Первый свой ковёр плохо помню, он стёрся в памяти в нечто неопределённое болотного цвета.
А может, он и был таким потёртым от шарканья чешек, борцовок и борцов, елозивших по нему… что стал неотличим от матов, которые были набросаны вокруг.
«Борцовки» – специальная обувь, высокие, кожаные, с кружочками на боках, не знаю, так ли они называются до сих пор.
Они издали похожи на коньки… точнее, на ботинки коньков для фигурного катания.
Недавно я узнал, что вольная борьба стала теперь и женским видом спорта, который включили в программу Олимпийских игр.
Я был удивлён.
Как же я отстал от жизни.
Мне рассказала о женской вольной борьбе модельер Анна из Львова.
После вернисажа в галерее FOE156, на котором я показывал свои картинки с помощью бимера, а она показывала свои посредством рэп-певицы Крис Бакли и модели, имя которой я не запомнил.
Такой я тёмный: слушал её и не мог поверить своим ушам, я ведь был уверен, что борьба чисто мужской вид спорта.
Вход в секцию был с заднего входа в здание ДК, тогда как кружок космического моделирования, в котором мы делали бумажно-пенопластовые ракеты и запускали в космос… если не белку, то хомяка, да… был где-то сбоку и справа, если стоять лицом к фасаду ДК и спиной к универмагу «Харьков».
По-моему, сразу за дверью были ступеньки, которые вели в подвал, где располагалась секция.
Внешность тренера, как и ковёр, в памяти почти не сохранилась.
Кажется, что он производил впечатление блатного, но когда он начинал говорить, оно немного рассеивалось.
При том, что открывались немногочисленные жёлтые зубы, торчавшие как бы вперёд… и думалось, что ты пришёл в секцию не борьбы, а бокса.
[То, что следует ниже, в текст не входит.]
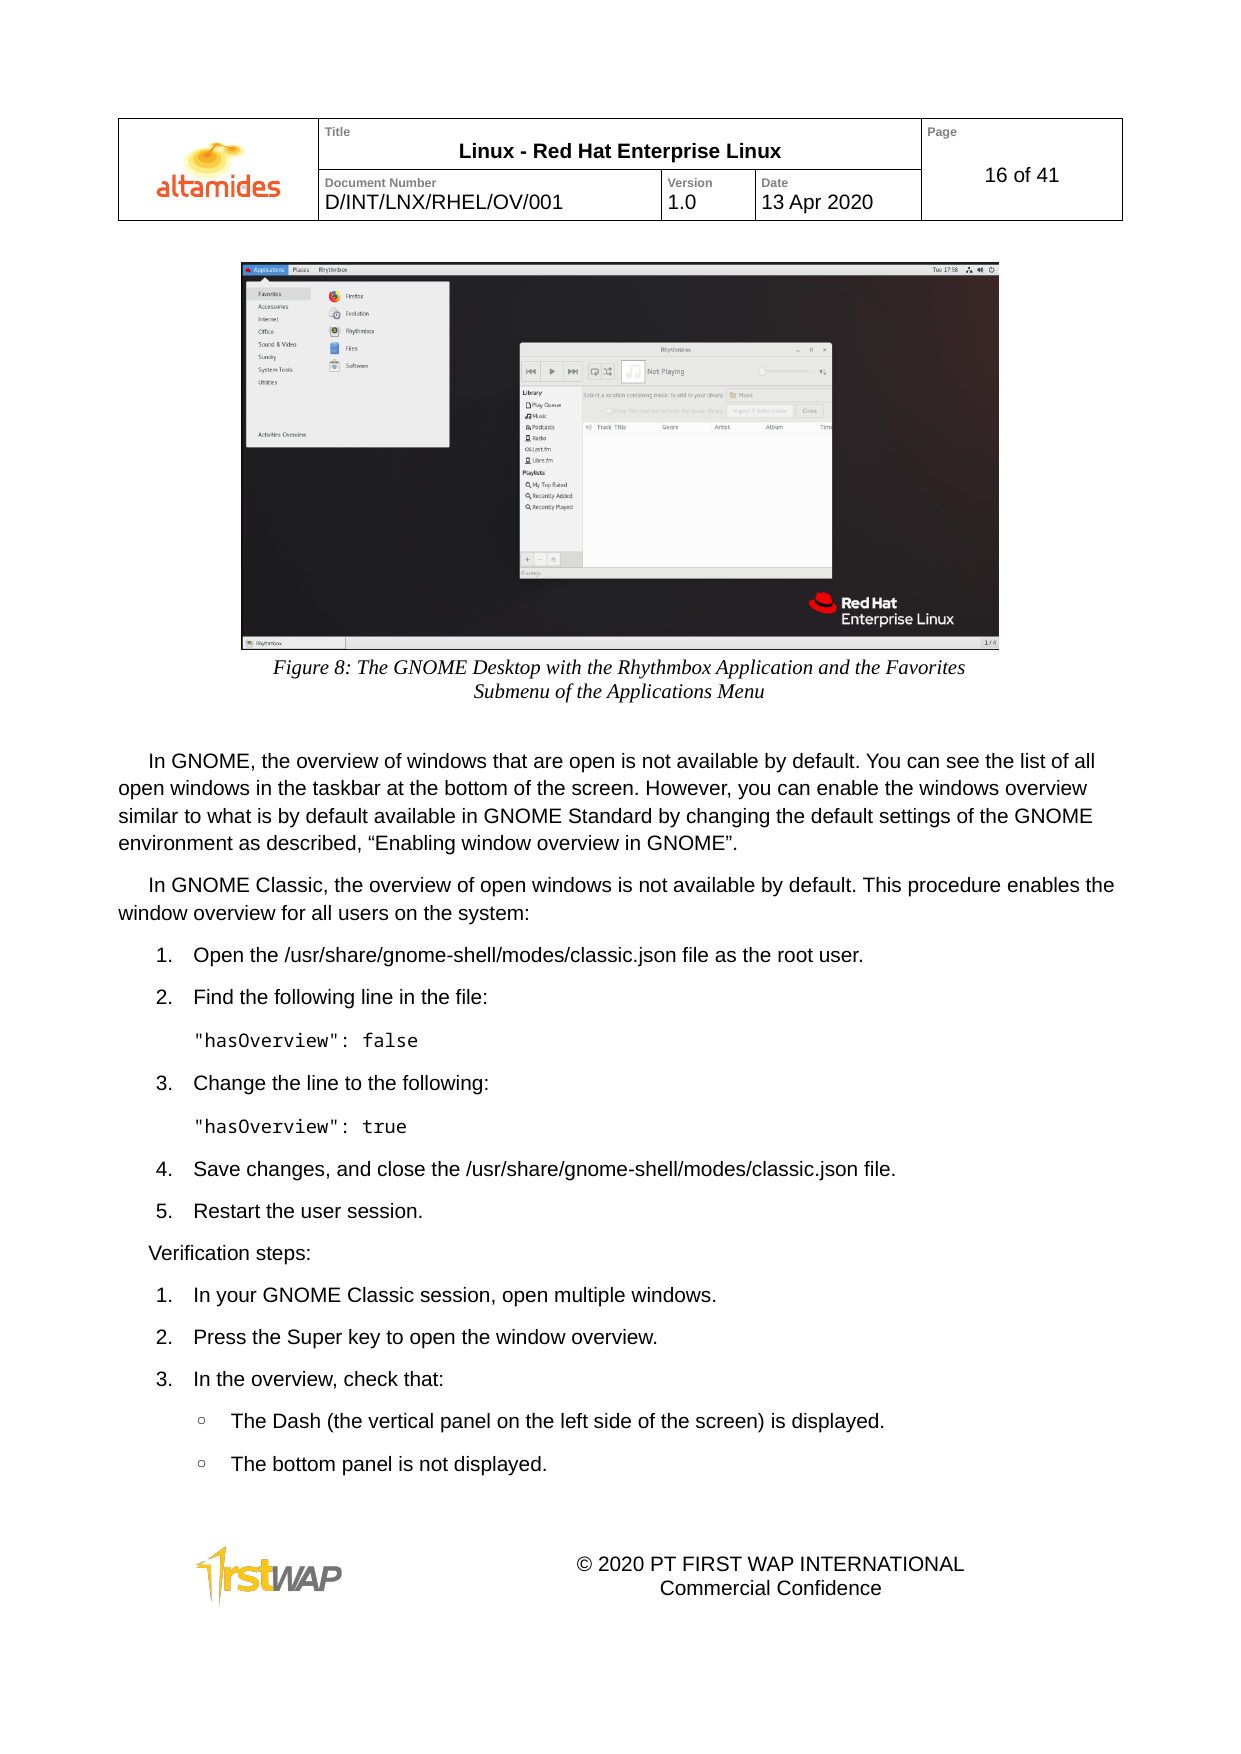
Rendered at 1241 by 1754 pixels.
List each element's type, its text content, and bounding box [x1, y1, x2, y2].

list Restart the user session. [156, 1199, 1122, 1223]
text Figure 8: The GNOME Desktop with the Rhythmbox Application and the Favorites Submenu of the Applications Menu [241, 650, 999, 703]
text In GNOME, the overview of windows that are open is not available by default. You can see the list of all open windows in the taskbar at the bottom of the screen. However, you can enable the windows overview similar to what is by default available in GNOME Standard by changing the default settings of the GNOME environment as described, “Enabling window overview in GNOME”. [118, 749, 1122, 855]
list Change the line to the following: [156, 1071, 1122, 1095]
picture [195, 1546, 342, 1607]
list Press the Super key to open the window overview. [156, 1325, 1122, 1349]
list The bottom panel is not displayed. [193, 1451, 1122, 1476]
list "hasOverview": false [156, 1027, 1122, 1052]
text In GNOME Classic, the overview of open windows is not available by default. This procedure enables the window overview for all users on the system: [118, 873, 1122, 925]
list Open the /usr/share/gnome-shell/modes/classic.json file as the root user. [156, 943, 1122, 967]
list "hasOverview": true [156, 1113, 1122, 1138]
list In your GNOME Classic session, open multiple windows. [156, 1283, 1122, 1307]
picture [241, 262, 999, 650]
list In the overview, check that: [156, 1367, 1122, 1391]
text Verification steps: [118, 1241, 1122, 1265]
list Save changes, and close the /usr/share/gnome-shell/modes/classic.json file. [156, 1157, 1122, 1181]
list The Dash (the vertical panel on the left side of the screen) is displayed. [193, 1409, 1122, 1433]
list Find the following line in the file: [156, 985, 1122, 1009]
Ошибся дверью.
Он был лысым или лысоватым, не старым, но «пiдстаркуватым».
Нет, я не могу вспомнить его лицо, только некоторые его фразы.
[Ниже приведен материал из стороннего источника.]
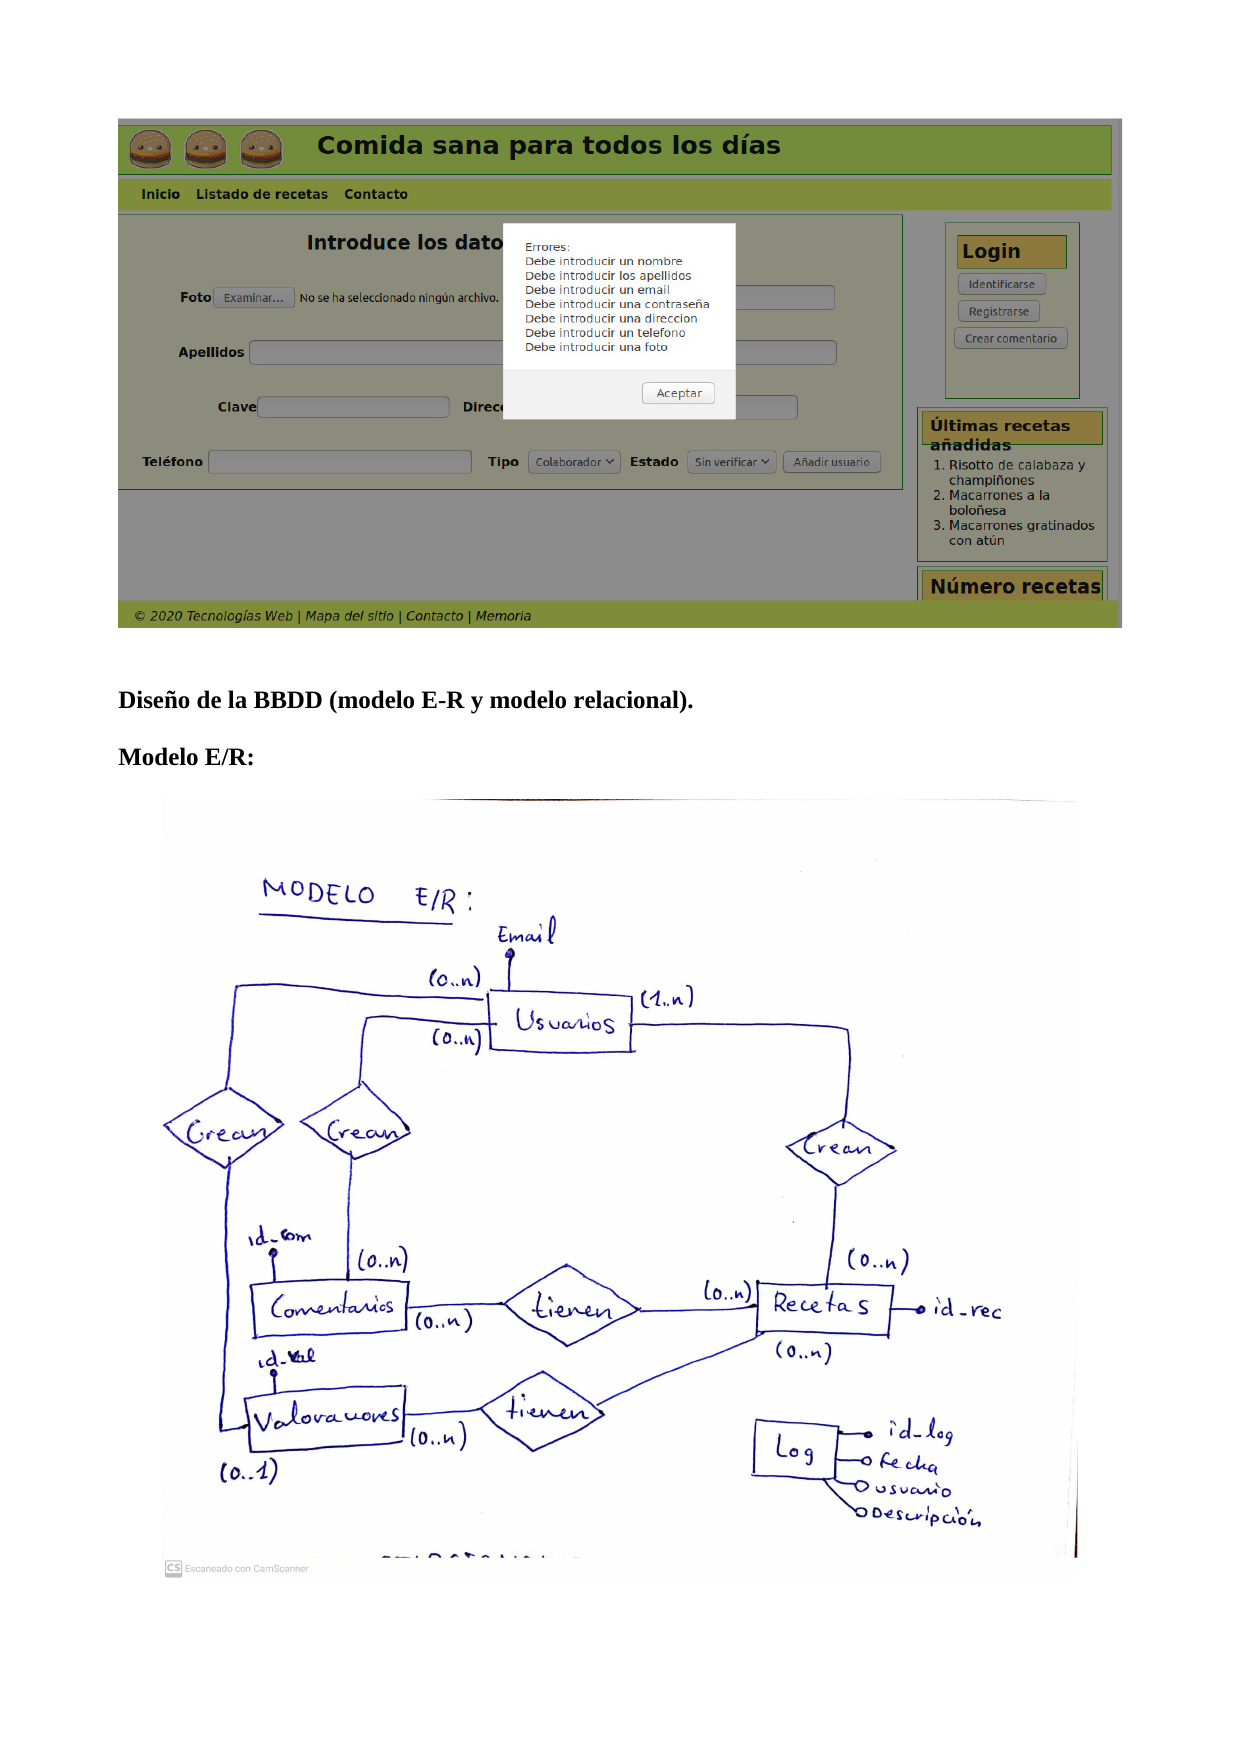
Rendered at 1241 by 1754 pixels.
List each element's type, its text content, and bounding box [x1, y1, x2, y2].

text Diseño de la BBDD (modelo E-R y modelo relacional). [118, 685, 1122, 713]
picture [118, 118, 1123, 628]
text Modelo E/R: [118, 742, 1122, 771]
picture [162, 799, 1078, 1580]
Но я думаю, что как раз из-за них, т. е. из-за слов, которые он произносил, а не из-за его внешности, мне казалось, что он немного не в себе.
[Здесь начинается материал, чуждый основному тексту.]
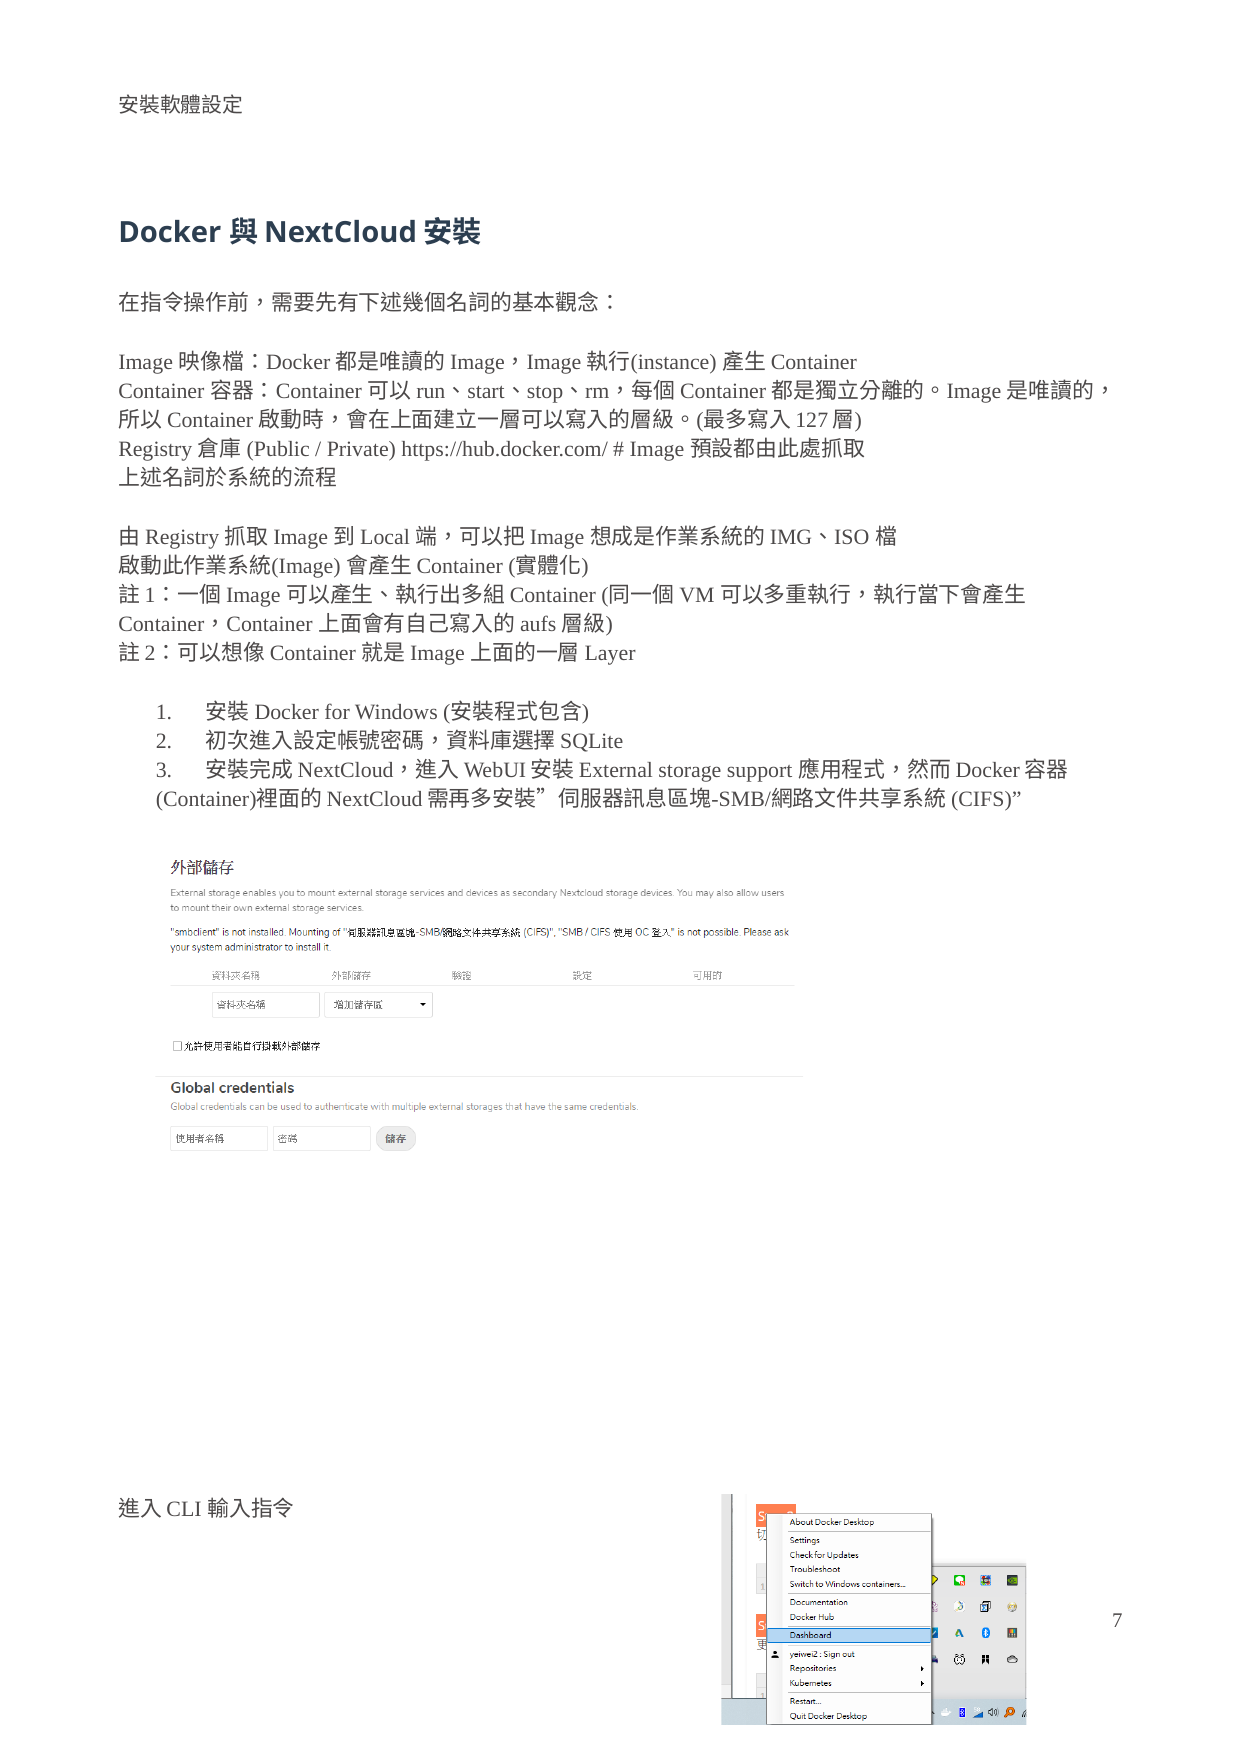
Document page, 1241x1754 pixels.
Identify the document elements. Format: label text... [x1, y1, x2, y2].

text 註1：一個 Image 可以產生、執行出多組 Container (同一個 VM 可以多重執行，執行當下會產生 Container，Container 上面會有自己寫入的 aufs 層級) [118, 579, 1122, 637]
text Container 容器：Container 可以 run、start、stop、rm，每個 Container 都是獨立分離的。Image 是唯讀的，所以 Container 啟動時，會在上面建立一層可以寫入的層級。(最多寫入127層) [118, 375, 1122, 433]
text 由 Registry 抓取 Image 到 Local 端，可以把 Image 想成是作業系統的 IMG、ISO 檔 [118, 521, 1122, 550]
list 初次進入設定帳號密碼，資料庫選擇SQLite [156, 725, 1122, 754]
list 安裝 Docker for Windows (安裝程式包含) [156, 696, 1122, 725]
text 進入CLI 輸入指令 [118, 1493, 1122, 1522]
list 安裝完成NextCloud，進入WebUI安裝External storage support 應用程式，然而Docker容器(Container)裡面的NextCloud需再多安裝”伺服器訊息區塊-SMB/網路文件共享系統 (CIFS)” [156, 754, 1122, 812]
text 上述名詞於系統的流程 [118, 462, 1122, 492]
text Image 映像檔：Docker 都是唯讀的 Image，Image 執行(instance) 產生 Container [118, 346, 1122, 375]
text 在指令操作前，需要先有下述幾個名詞的基本觀念： [118, 287, 1122, 317]
text Registry 倉庫 (Public / Private) https://hub.docker.com/ # Image 預設都由此處抓取 [118, 433, 1122, 462]
text 註2：可以想像 Container 就是 Image 上面的一層 Layer [118, 637, 1122, 667]
text Docker 與NextCloud安裝 [118, 212, 1122, 250]
text 啟動此作業系統(Image) 會產生 Container (實體化) [118, 550, 1122, 579]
Например, когда я услышал, что он будет ломать нам уши, потому что «какой же ты борец, если с целыми ушами – это всё равно, что боксёр с несломленным носом».
В общем-то это он шутил, а так… изменения внешности посредством операций я там не припомню, хотя телесные наказания в самом деле практиковались, за какие прегрешения, я не могу вспомнить даже приблизительно… но один раз это произошло на моих глазах: по команде тренера наш супертяжеловес (в секции занимались люди довольно разного возраста, не говоря о весовых категориях… и вот этот «сумоист» был старше большинства из нас лет на десять, и бороться ему там было решительно не с кем, я помню, что он по этому поводу грустил, а тренер говорил: «Федя, ты должен наблюдать: когда садишься в трамвай и кто-то не проходит в двери, хватай его и веди к нам в секцию!»
Огромная жирная туша навалилась на провинившегося маленького мальчика, прижала плашмя к ковру и… в самом деле отшлёпала розовой резиновой «вьетнамкой» по тощей заднице.
Не сильно, почти не больно, символически, я думаю, но всё равно это зрелище, наряду со всякими другими впечатлениями, мелькнуло у меня в голове, когда я принимал едва ли не самое судьбоносное решение своей жизни: переходить ли мне с вольной борьбы на классическую.
Я не знаю, как можно поломать ухо, но я точно помню, что тренер так говорил.
Ну, наверно, какой-то там хрящ можно как-то надломить, а как это отражается потом на внешности, чёрт его знает.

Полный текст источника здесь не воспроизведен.